The Nigeria Social Insurance Trust Fund (NSITF) and Rand Mutual Assurance (RMA) of South Africa have signed a Memorandum of Understanding (MoU) formalising a framework for institutional cooperation across social insurance administration, occupational health and safety, and employee compensation.


The agreement was signed on 25th June, 2026, at the conclusion of a three-day Strategic Technical Engagement and Bilateral Sessions hosted by NSITF at Fraser Suites, Abuja. The sessions brought together the management and technical teams of NSITF, led by the Managing Director/Chief Executive, Barrister Oluwaseun Faleye, and RMA’s technical delegation, led by its Chief Executive Officer, Mr. Bilal Adams.
Over the course of the three days, both delegations engaged in structured knowledge exchange, institutional benchmarking, and deliberations on potential areas of cooperation. 


Discussions spanned social insurance administration, occupational health and safety systems, injury prevention programmes, rehabilitation frameworks, actuarial modelling, and digital transformation — providing a substantive basis from which the MoU emerged.

“Any project, transaction, programme, investment, commercial arrangement or collaborative initiative arising from the MoU shall be subject to separate negotiations and the execution of definitive agreements, approved in accordance with applicable laws, regulations, and the internal approval processes of each Party.” — MoU, Article on Implementation

The MoU sets out six areas of agreed cooperation.

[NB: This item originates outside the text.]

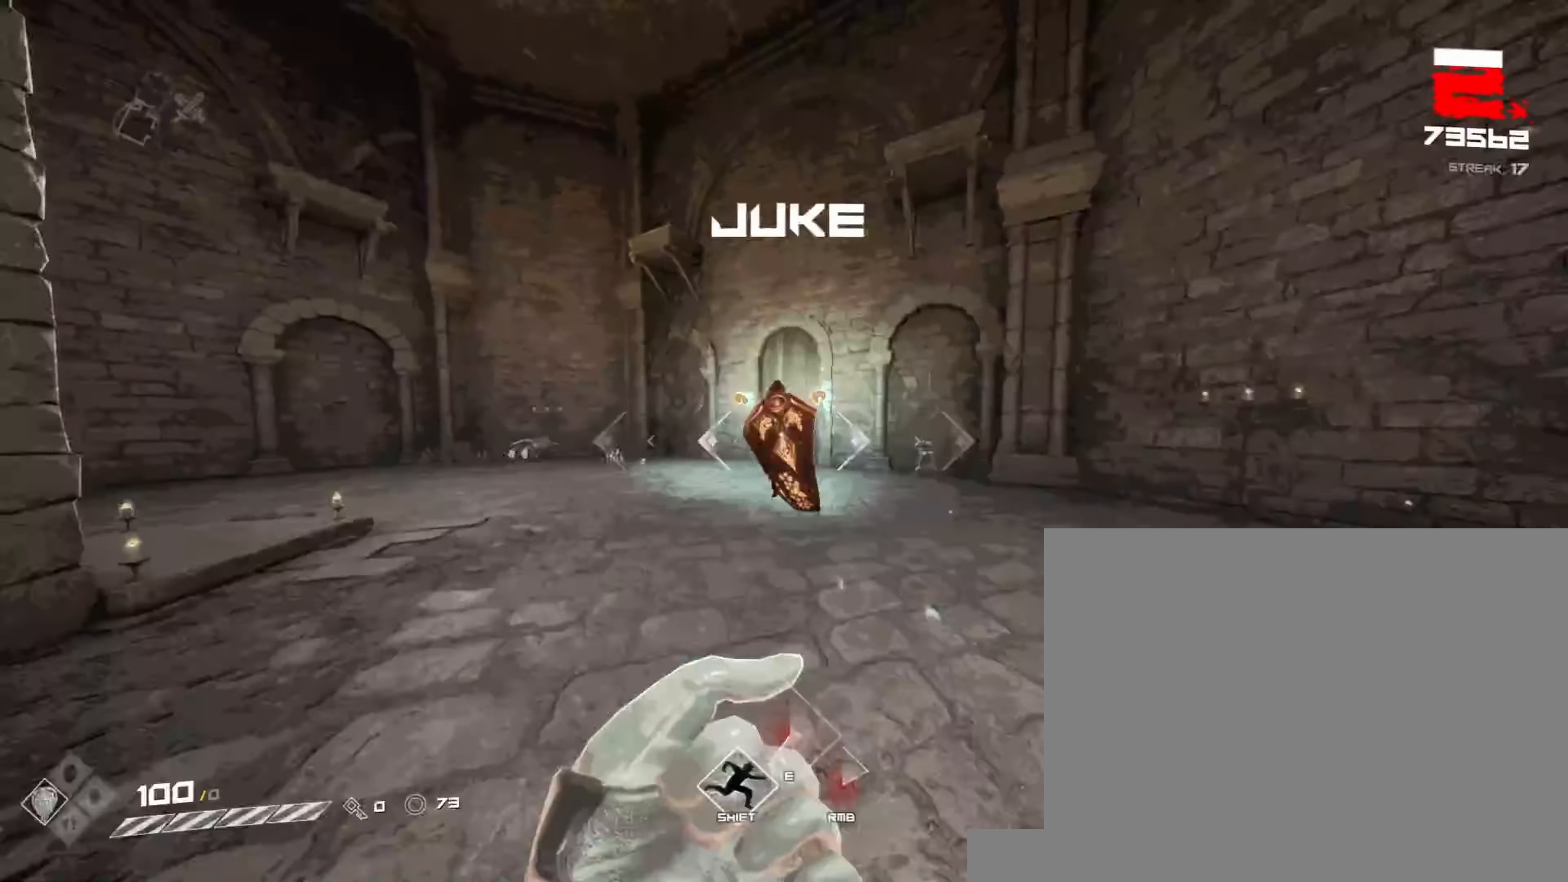
{"keys": ["a", "w"], "mouse": [], "events": [[50, "w", "down"], [167, "w", "up"], [200, "shift", "down"], [333, "shift", "up"], [467, "w", "down"]]}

Chief among them is the facilitation of technical exchanges and capacity-building initiatives covering occupational health and safety, prevention programmes, rehabilitation frameworks, claims administration, actuarial modelling, and digital transformation. 

The two institutions also agreed to share technical information, research materials, and best-practice frameworks, subject to applicable confidentiality and regulatory requirements.

To operationalise the MoU, both organisations have committed to establishing a Joint Technical Working Group, comprising representatives from relevant departments on each side, tasked with identifying, developing, and coordinating collaborative activities. This structure is intended to ensure that the MoU translates into concrete, time-bound programmes rather than remaining a statement of intent.

The agreement further provides for joint exploration of prevention and incentive-based models adaptable to the operational framework of Nigeria’s Employees’ Compensation Scheme, as well as continued dialogue on digital transformation initiatives and technology benchmarking.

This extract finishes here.